▶ _WHAT THE TASK ASKS_: Give the lines starting at the one that contains "แสดงความคิดเห็น" and ending at the one that contains "ипального района" as a JSON list of strings, one string per line, with blank lines skipped. Leave the pictures out of the answer.

[Saved data entries]
========================================================================
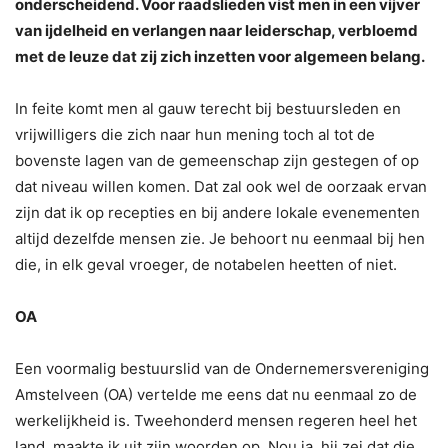
onderscheidend. Voor raadslieden vist men in een vijver
van ijdelheid en verlangen naar leiderschap, verbloemd
met de leuze dat zij zich inzetten voor algemeen belang.
In feite komt men al gauw terecht bij bestuursleden en
vrijwilligers die zich naar hun mening toch al tot de
bovenste lagen van de gemeenschap zijn gestegen of op
dat niveau willen komen. Dat zal ook wel de oorzaak ervan
zijn dat ik op recepties en bij andere lokale evenementen
altijd dezelfde mensen zie. Je behoort nu eenmaal bij hen
die, in elk geval vroeger, de notabelen heetten of niet.
OA
Een voormalig bestuurslid van de Ondernemersvereniging
Amstelveen (OA) vertelde me eens dat nu eenmaal zo de
werkelijkheid is. Tweehonderd mensen regeren heel het
land, maakte ik uit zijn woorden op. Nou ja, hij zei dat die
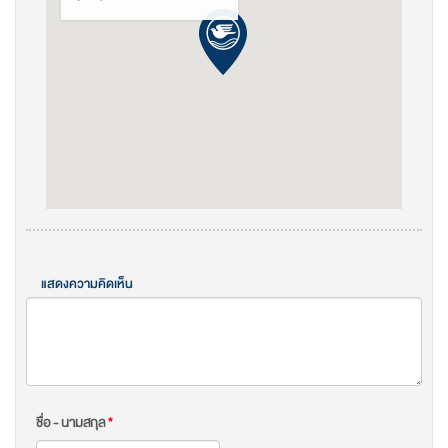
แสดงความคิดเห็น
ชื่อ - นามสกุล
*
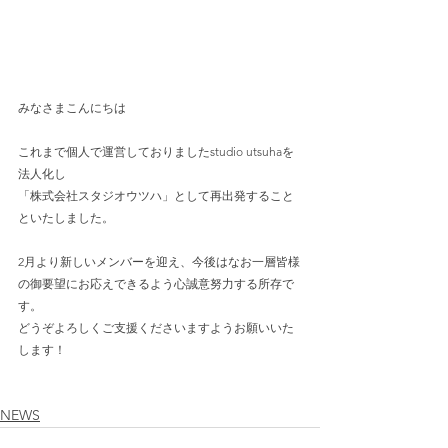
みなさまこんにちは
これまで個人で運営しておりましたstudio utsuhaを
法人化し
「株式会社スタジオウツハ」として再出発すること
といたしました。
2月より新しいメンバーを迎え、今後はなお一層皆様
の御要望にお応えできるよう心誠意努力する所存で
す。
どうぞよろしくご支援くださいますようお願いいた
します！
NEWS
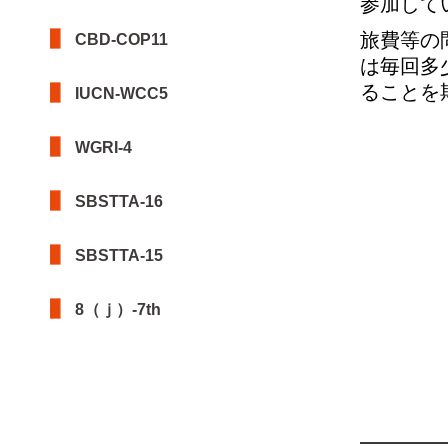
参加して
旅費等の
CBD-COP11
は毎回多
ることを
IUCN-WCC5
WGRI-4
SBSTTA-16
SBSTTA-15
8（ｊ）-7th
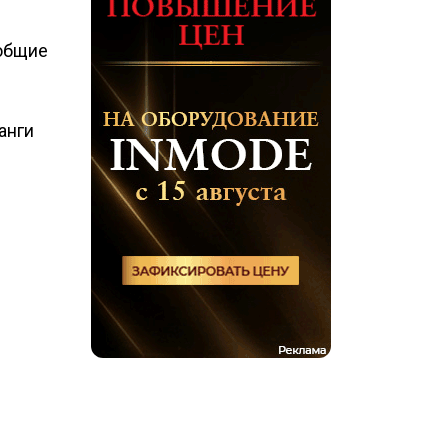
 общие
анги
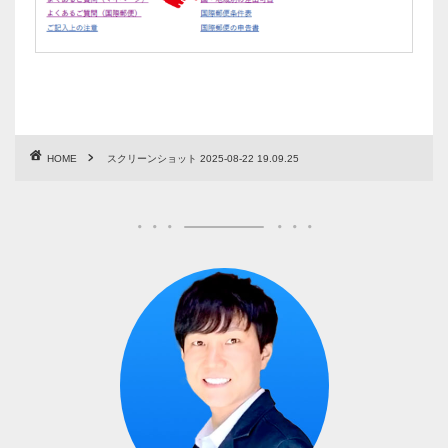
HOME
スクリーンショット 2025-08-22 19.09.25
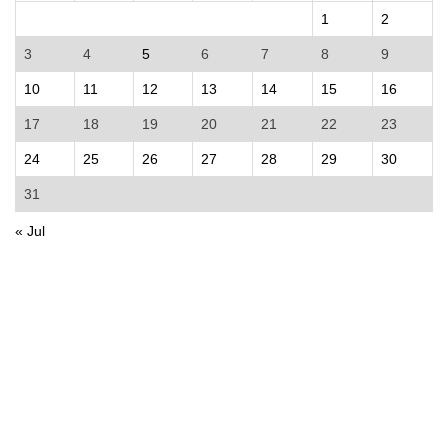
1
2
3
4
5
6
7
8
9
10
11
12
13
14
15
16
17
18
19
20
21
22
23
24
25
26
27
28
29
30
31
« Jul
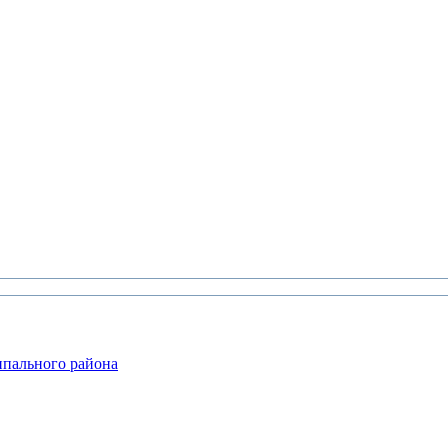
ипального района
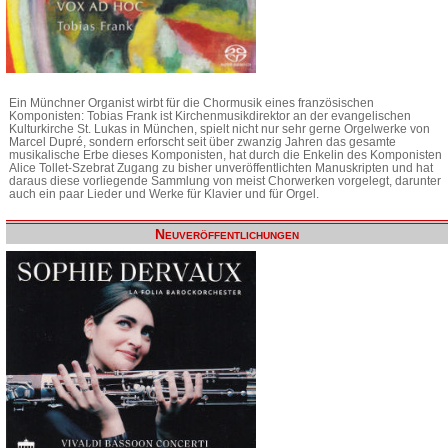
Ein Münchner Organist wirbt für die Chormusik eines französischen
Komponisten: Tobias Frank ist Kirchenmusikdirektor an der evangelischen
Kulturkirche St. Lukas in München, spielt nicht nur sehr gerne Orgelwerke von
Marcel Dupré, sondern erforscht seit über zwanzig Jahren das gesamte
musikalische Erbe dieses Komponisten, hat durch die Enkelin des Komponisten
Alice Tollet-Szebrat Zugang zu bisher unveröffentlichten Manuskripten und hat
daraus diese vorliegende Sammlung von meist Chorwerken vorgelegt, darunter
auch ein paar Lieder und Werke für Klavier und für Orgel.
Neuveröffentlichungen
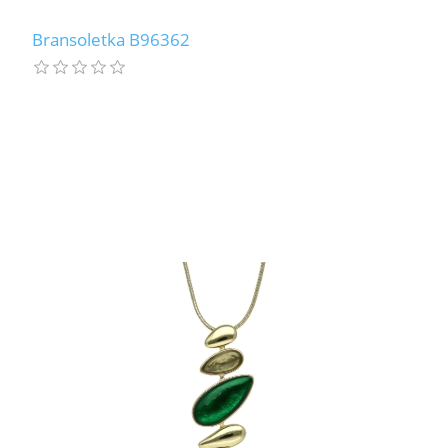
Bransoletka B96362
========================================================================
▶ _RESPONSE BELOW_:
[
  "แสดงความคิดเห็น",
  "ชื่อ - นามสกุล",
  "*",
  "みなさまこんにちは",
  "これまで個人で運営しておりましたstudio utsuhaを",
  "法人化し",
  "「株式会社スタジオウツハ」として再出発すること",
  "といたしました。",
  "2月より新しいメンバーを迎え、今後はなお一層皆様",
  "の御要望にお応えできるよう心誠意努力する所存で",
  "す。",
  "どうぞよろしくご支援くださいますようお願いいた",
  "します！",
  "NEWS",
  "参加して",
  "旅費等の",
  "CBD-COP11",
  "は毎回多",
  "ることを",
  "IUCN-WCC5",
  "WGRI-4",
  "SBSTTA-16",
  "SBSTTA-15",
  "8（ｊ）-7th",
  " общие",
  "анги",
  "HOME",
  "スクリーンショット 2025-08-22 19.09.25",
  "1",
  "2",
  "3",
  "4",
  "5",
  "6",
  "7",
  "8",
  "9",
  "10",
  "11",
  "12",
  "13",
  "14",
  "15",
  "16",
  "17",
  "18",
  "19",
  "20",
  "21",
  "22",
  "23",
  "24",
  "25",
  "26",
  "27",
  "28",
  "29",
  "30",
  "31",
  "« Jul",
  "ипального района"
]